Work order »
The records below need to be repeated exactly, though not their pictures.

Material for the task »
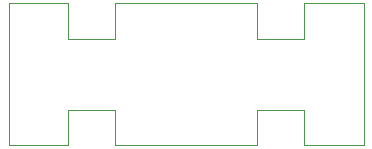
<source format=gm1>
G04 #@! TF.GenerationSoftware,KiCad,Pcbnew,5.1.5+dfsg1-2build2*
G04 #@! TF.CreationDate,2020-11-20T09:20:28+01:00*
G04 #@! TF.ProjectId,usb-power-switch,7573622d-706f-4776-9572-2d7377697463,1.0*
G04 #@! TF.SameCoordinates,Original*
G04 #@! TF.FileFunction,Profile,NP*
%FSLAX46Y46*%
G04 Gerber Fmt 4.6, Leading zero omitted, Abs format (unit mm)*
G04 Created by KiCad (PCBNEW 5.1.5+dfsg1-2build2) date 2020-11-20 09:20:28*
%MOMM*%
%LPD*%
G04 APERTURE LIST*
%ADD10C,0.050000*%
G04 APERTURE END LIST*
D10*
X130000000Y-112000000D02*
X125000000Y-112000000D01*
X130000000Y-100000000D02*
X125000000Y-100000000D01*
X121000000Y-112000000D02*
X109000000Y-112000000D01*
X109000000Y-109000000D02*
X105000000Y-109000000D01*
X125000000Y-109000000D02*
X121000000Y-109000000D01*
X125000000Y-103000000D02*
X121000000Y-103000000D01*
X125000000Y-109000000D02*
X125000000Y-112000000D01*
X125000000Y-100000000D02*
X125000000Y-103000000D01*
X105000000Y-100000000D02*
X105000000Y-103000000D01*
X105000000Y-109000000D02*
X105000000Y-112000000D01*
X109000000Y-109000000D02*
X109000000Y-112000000D01*
X121000000Y-109000000D02*
X121000000Y-112000000D01*
X121000000Y-100000000D02*
X121000000Y-103000000D01*
X105000000Y-100000000D02*
X100000000Y-100000000D01*
X121000000Y-100000000D02*
X109000000Y-100000000D01*
X100000000Y-100000000D02*
X100000000Y-112000000D01*
X130000000Y-112000000D02*
X130000000Y-100000000D01*
X109000000Y-103000000D02*
X105000000Y-103000000D01*
X100000000Y-112000000D02*
X105000000Y-112000000D01*
X109000000Y-100000000D02*
X109000000Y-103000000D01*
M02*

</source>
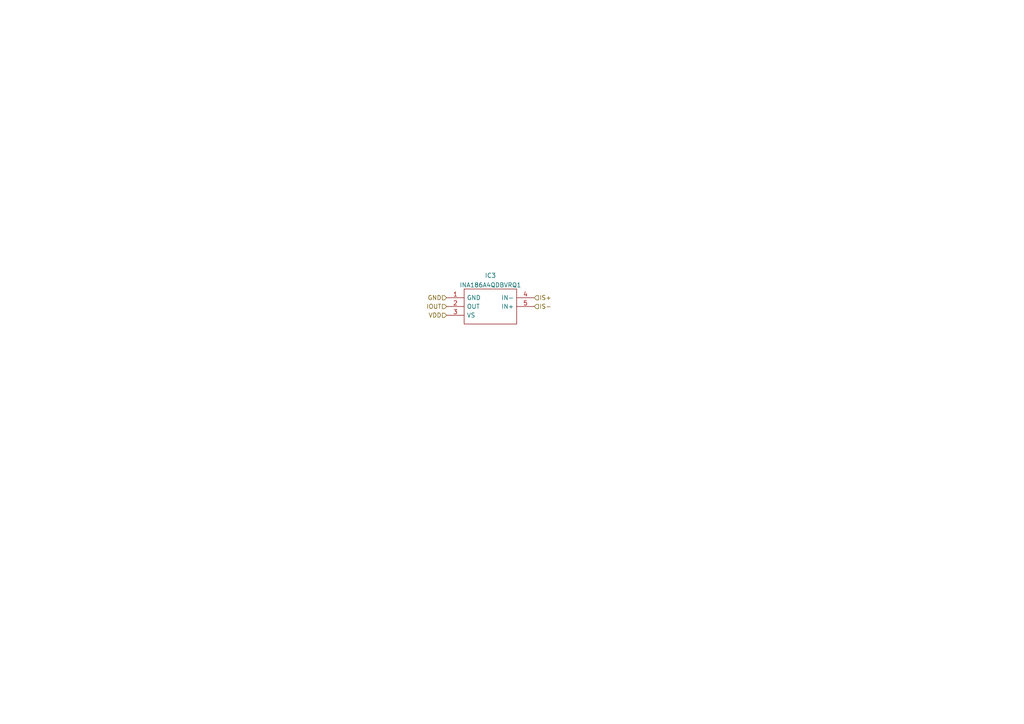
<source format=kicad_sch>
(kicad_sch (version 20211123) (generator eeschema)

  (uuid 8e074440-668d-4e95-9350-f1a9caf98425)

  (paper "A4")

  


  (hierarchical_label "IS+" (shape input) (at 154.94 86.36 0)
    (effects (font (size 1.27 1.27)) (justify left))
    (uuid 523ed3e2-5ce3-483d-ad03-013482cc1ce1)
  )
  (hierarchical_label "IS-" (shape input) (at 154.94 88.9 0)
    (effects (font (size 1.27 1.27)) (justify left))
    (uuid 83f80a65-2095-4405-825d-c135b2074d32)
  )
  (hierarchical_label "IOUT" (shape input) (at 129.54 88.9 180)
    (effects (font (size 1.27 1.27)) (justify right))
    (uuid c6649ce6-2d9f-4c7d-a36d-3567c307aa6f)
  )
  (hierarchical_label "VDD" (shape input) (at 129.54 91.44 180)
    (effects (font (size 1.27 1.27)) (justify right))
    (uuid dff68a09-c8ea-46f6-ab42-828276564bea)
  )
  (hierarchical_label "GND" (shape input) (at 129.54 86.36 180)
    (effects (font (size 1.27 1.27)) (justify right))
    (uuid e6edff8e-21f8-4a38-899d-d7e15f557819)
  )

  (symbol (lib_id "SamacSys_Parts:INA186A4QDBVRQ1") (at 129.54 86.36 0)
    (in_bom yes) (on_board yes) (fields_autoplaced)
    (uuid 01f1dfbc-f860-48dd-886b-b97bdb6f26be)
    (property "Reference" "IC3" (id 0) (at 142.24 79.9043 0))
    (property "Value" "INA186A4QDBVRQ1" (id 1) (at 142.24 82.6794 0))
    (property "Footprint" "SOT95P280X145-5N" (id 2) (at 151.13 83.82 0)
      (effects (font (size 1.27 1.27)) (justify left) hide)
    )
    (property "Datasheet" "https://www.arrow.com/en/products/ina186a4qdbvrq1/texas-instruments" (id 3) (at 151.13 86.36 0)
      (effects (font (size 1.27 1.27)) (justify left) hide)
    )
    (property "Description" "Current Sense Amplifiers AEC-Q100, 40V, bi-directional, high-precision current sense amplifier w/ picoamp IB & ENABLE 5-SOT-23 -40 to 125" (id 4) (at 151.13 88.9 0)
      (effects (font (size 1.27 1.27)) (justify left) hide)
    )
    (property "Height" "1.45" (id 5) (at 151.13 91.44 0)
      (effects (font (size 1.27 1.27)) (justify left) hide)
    )
    (property "Mouser Part Number" "595-INA186A4QDBVRQ1" (id 6) (at 151.13 93.98 0)
      (effects (font (size 1.27 1.27)) (justify left) hide)
    )
    (property "Mouser Price/Stock" "https://www.mouser.co.uk/ProductDetail/Texas-Instruments/INA186A4QDBVRQ1?qs=vmHwEFxEFR%252BUYTUyRwFc1A%3D%3D" (id 7) (at 151.13 96.52 0)
      (effects (font (size 1.27 1.27)) (justify left) hide)
    )
    (property "Manufacturer_Name" "Texas Instruments" (id 8) (at 151.13 99.06 0)
      (effects (font (size 1.27 1.27)) (justify left) hide)
    )
    (property "Manufacturer_Part_Number" "INA186A4QDBVRQ1" (id 9) (at 151.13 101.6 0)
      (effects (font (size 1.27 1.27)) (justify left) hide)
    )
    (pin "1" (uuid adaf342e-8c0c-4e29-b31b-e1bf4d8bbf1b))
    (pin "2" (uuid aae5a35c-602d-4ad3-b055-c5b2cf45f960))
    (pin "3" (uuid f28b1b0b-b450-4771-b725-01b10b007d92))
    (pin "4" (uuid 724ba5a6-75a2-4ccd-bb3e-d13c568962a6))
    (pin "5" (uuid 92148e4b-e3c6-41bc-a953-83d5aebb6c80))
  )
)

</source>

The completed task »
<source format=gm1>
G04 #@! TF.GenerationSoftware,KiCad,Pcbnew,5.1.5+dfsg1-2build2*
G04 #@! TF.CreationDate,2020-11-20T09:20:28+01:00*
G04 #@! TF.ProjectId,usb-power-switch,7573622d-706f-4776-9572-2d7377697463,1.0*
G04 #@! TF.SameCoordinates,Original*
G04 #@! TF.FileFunction,Profile,NP*
%FSLAX46Y46*%
G04 Gerber Fmt 4.6, Leading zero omitted, Abs format (unit mm)*
G04 Created by KiCad (PCBNEW 5.1.5+dfsg1-2build2) date 2020-11-20 09:20:28*
%MOMM*%
%LPD*%
G04 APERTURE LIST*
%ADD10C,0.050000*%
G04 APERTURE END LIST*
D10*
X130000000Y-112000000D02*
X125000000Y-112000000D01*
X130000000Y-100000000D02*
X125000000Y-100000000D01*
X121000000Y-112000000D02*
X109000000Y-112000000D01*
X109000000Y-109000000D02*
X105000000Y-109000000D01*
X125000000Y-109000000D02*
X121000000Y-109000000D01*
X125000000Y-103000000D02*
X121000000Y-103000000D01*
X125000000Y-109000000D02*
X125000000Y-112000000D01*
X125000000Y-100000000D02*
X125000000Y-103000000D01*
X105000000Y-100000000D02*
X105000000Y-103000000D01*
X105000000Y-109000000D02*
X105000000Y-112000000D01*
X109000000Y-109000000D02*
X109000000Y-112000000D01*
X121000000Y-109000000D02*
X121000000Y-112000000D01*
X121000000Y-100000000D02*
X121000000Y-103000000D01*
X105000000Y-100000000D02*
X100000000Y-100000000D01*
X121000000Y-100000000D02*
X109000000Y-100000000D01*
X100000000Y-100000000D02*
X100000000Y-112000000D01*
X130000000Y-112000000D02*
X130000000Y-100000000D01*
X109000000Y-103000000D02*
X105000000Y-103000000D01*
X100000000Y-112000000D02*
X105000000Y-112000000D01*
X109000000Y-100000000D02*
X109000000Y-103000000D01*
M02*

</source>
<source format=kicad_sch>
(kicad_sch (version 20211123) (generator eeschema)

  (uuid 8e074440-668d-4e95-9350-f1a9caf98425)

  (paper "A4")

  


  (hierarchical_label "IS+" (shape input) (at 154.94 86.36 0)
    (effects (font (size 1.27 1.27)) (justify left))
    (uuid 523ed3e2-5ce3-483d-ad03-013482cc1ce1)
  )
  (hierarchical_label "IS-" (shape input) (at 154.94 88.9 0)
    (effects (font (size 1.27 1.27)) (justify left))
    (uuid 83f80a65-2095-4405-825d-c135b2074d32)
  )
  (hierarchical_label "IOUT" (shape input) (at 129.54 88.9 180)
    (effects (font (size 1.27 1.27)) (justify right))
    (uuid c6649ce6-2d9f-4c7d-a36d-3567c307aa6f)
  )
  (hierarchical_label "VDD" (shape input) (at 129.54 91.44 180)
    (effects (font (size 1.27 1.27)) (justify right))
    (uuid dff68a09-c8ea-46f6-ab42-828276564bea)
  )
  (hierarchical_label "GND" (shape input) (at 129.54 86.36 180)
    (effects (font (size 1.27 1.27)) (justify right))
    (uuid e6edff8e-21f8-4a38-899d-d7e15f557819)
  )

  (symbol (lib_id "SamacSys_Parts:INA186A4QDBVRQ1") (at 129.54 86.36 0)
    (in_bom yes) (on_board yes) (fields_autoplaced)
    (uuid 01f1dfbc-f860-48dd-886b-b97bdb6f26be)
    (property "Reference" "IC3" (id 0) (at 142.24 79.9043 0))
    (property "Value" "INA186A4QDBVRQ1" (id 1) (at 142.24 82.6794 0))
    (property "Footprint" "SOT95P280X145-5N" (id 2) (at 151.13 83.82 0)
      (effects (font (size 1.27 1.27)) (justify left) hide)
    )
    (property "Datasheet" "https://www.arrow.com/en/products/ina186a4qdbvrq1/texas-instruments" (id 3) (at 151.13 86.36 0)
      (effects (font (size 1.27 1.27)) (justify left) hide)
    )
    (property "Description" "Current Sense Amplifiers AEC-Q100, 40V, bi-directional, high-precision current sense amplifier w/ picoamp IB & ENABLE 5-SOT-23 -40 to 125" (id 4) (at 151.13 88.9 0)
      (effects (font (size 1.27 1.27)) (justify left) hide)
    )
    (property "Height" "1.45" (id 5) (at 151.13 91.44 0)
      (effects (font (size 1.27 1.27)) (justify left) hide)
    )
    (property "Mouser Part Number" "595-INA186A4QDBVRQ1" (id 6) (at 151.13 93.98 0)
      (effects (font (size 1.27 1.27)) (justify left) hide)
    )
    (property "Mouser Price/Stock" "https://www.mouser.co.uk/ProductDetail/Texas-Instruments/INA186A4QDBVRQ1?qs=vmHwEFxEFR%252BUYTUyRwFc1A%3D%3D" (id 7) (at 151.13 96.52 0)
      (effects (font (size 1.27 1.27)) (justify left) hide)
    )
    (property "Manufacturer_Name" "Texas Instruments" (id 8) (at 151.13 99.06 0)
      (effects (font (size 1.27 1.27)) (justify left) hide)
    )
    (property "Manufacturer_Part_Number" "INA186A4QDBVRQ1" (id 9) (at 151.13 101.6 0)
      (effects (font (size 1.27 1.27)) (justify left) hide)
    )
    (pin "1" (uuid adaf342e-8c0c-4e29-b31b-e1bf4d8bbf1b))
    (pin "2" (uuid aae5a35c-602d-4ad3-b055-c5b2cf45f960))
    (pin "3" (uuid f28b1b0b-b450-4771-b725-01b10b007d92))
    (pin "4" (uuid 724ba5a6-75a2-4ccd-bb3e-d13c568962a6))
    (pin "5" (uuid 92148e4b-e3c6-41bc-a953-83d5aebb6c80))
  )
)

</source>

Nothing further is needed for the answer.